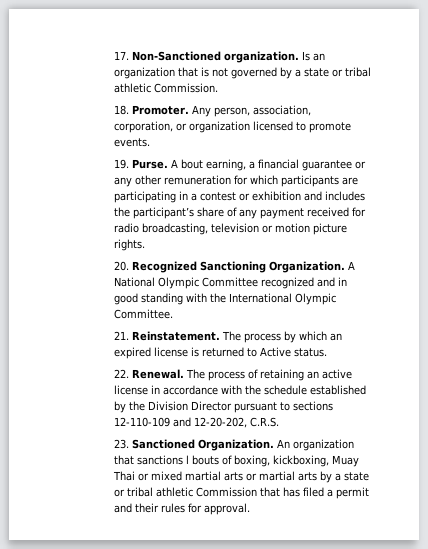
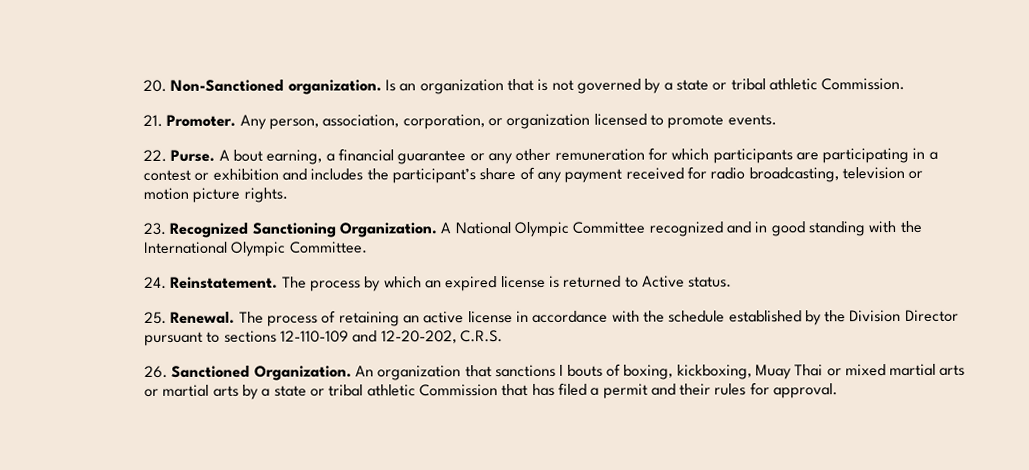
[114,51,130,60] 17. -> [143,79,168,92] 20.
[114,105,130,115] 18. -> [143,114,164,127] 21.
[114,159,130,169] 19. -> [143,149,168,162] 22.
[114,261,130,271] 20. -> [143,222,167,235] 23.
[114,331,130,340] 21. -> [144,276,168,289] 24.
[114,369,130,378] 22. -> [144,311,168,324] 25.
[114,439,130,449] 23. -> [144,365,169,378] 26.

ACTIVITY -> Write the data above out again exactly, every line of it, and exclude the pictures.

WRITTEN SOLUTION ->
[114,51,130,60] 17. -> [143,79,168,92] 20.
[114,105,130,115] 18. -> [143,114,164,127] 21.
[114,159,130,169] 19. -> [143,149,168,162] 22.
[114,261,130,271] 20. -> [143,222,167,235] 23.
[114,331,130,340] 21. -> [144,276,168,289] 24.
[114,369,130,378] 22. -> [144,311,168,324] 25.
[114,439,130,449] 23. -> [144,365,169,378] 26.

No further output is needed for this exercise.